Stored data entries:
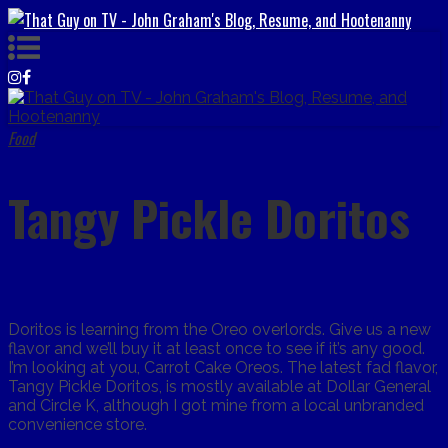
Food
Tangy Pickle Doritos
Doritos is learning from the Oreo overlords. Give us a new
flavor and we’ll buy it at least once to see if it’s any good.
I’m looking at you, Carrot Cake Oreos. The latest fad flavor,
Tangy Pickle Doritos, is mostly available at Dollar General
and Circle K, although I got mine from a local unbranded
convenience store.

▸ DESCRIPTION OF THE TASK
Each line of the entries above that has the word "Tangy" is to be copied.

▸ REPLY
Tangy Pickle Doritos
Tangy Pickle Doritos, is mostly available at Dollar General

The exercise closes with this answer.